Forcese, for one, is looking forward to recommendations from part two of O'Connor's report, which are expected to include some form of civilian oversight body for security intelligence. With such a panel in place, he says, everyone in the RCMP - from the commissioner on down - would understand the consequences of spreading bad information.

In the end, however, the commissioner may be nudged toward retirement by forces that have little to do with Arar. "There is a blatant and desperate need for new blood in that office," one senior officer with more than 25 years of experience told Maclean's after watching Zaccardelli's testimony. The Mountie (who asked for anonymity yet stressed he does not have an anti-management agenda) was speaking of a host of issues facing the commissioner, not least the agency's refusal to explain the circumstances surrounding the death of four officers in Mayerthorpe, Alta. Frustration within the ranks over that case, he said, has been compounded by news that commanders had failed to act on irregularities within the RCMP pension fund in time to lay code of conduct charges. It now appears that any perpetrators in that case will go unpunished.

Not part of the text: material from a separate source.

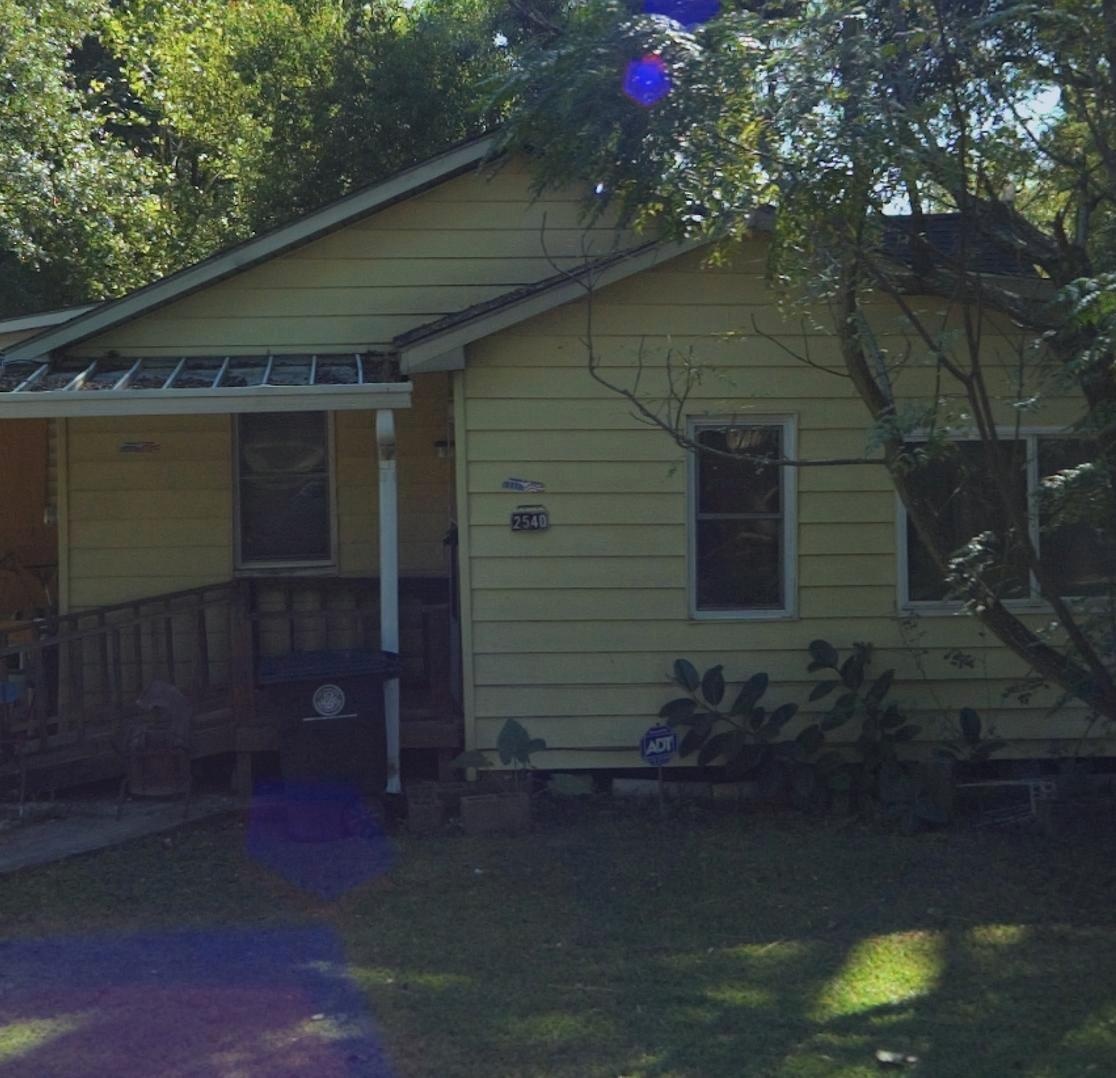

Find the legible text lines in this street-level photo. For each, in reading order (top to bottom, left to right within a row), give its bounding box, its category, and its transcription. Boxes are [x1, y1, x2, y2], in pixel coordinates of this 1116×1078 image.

[512, 513, 548, 530] StreetNumber: 2540
[643, 734, 675, 756] None: ADT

Freighted as they are with questions about Zaccardelli's true commitment to those he leads, the matters promise to tax every bit of the commissioner's savvy: it's hard to lead, after all, when no one follows. And Zaccardelli seems aware of the challenge. Last week, as the cameras homed in and Mounties across the country watched, the commissioner reminded MPs of the Arar case's "profound impact" on the RCMP, and spoke glowingly of the force's 17,000 sworn members. He then paused, the left corner of his mouth pulling up into his customary expression of sympathy and determination. "Many thoughtful people are struggling with the question of what is the appropriate role for a modern police force," he said.

It was, at once, a note of hope, a plea for understanding, and a naked stall for time. One more sign, in short, that being top cop in Canada means being something of a politician, too.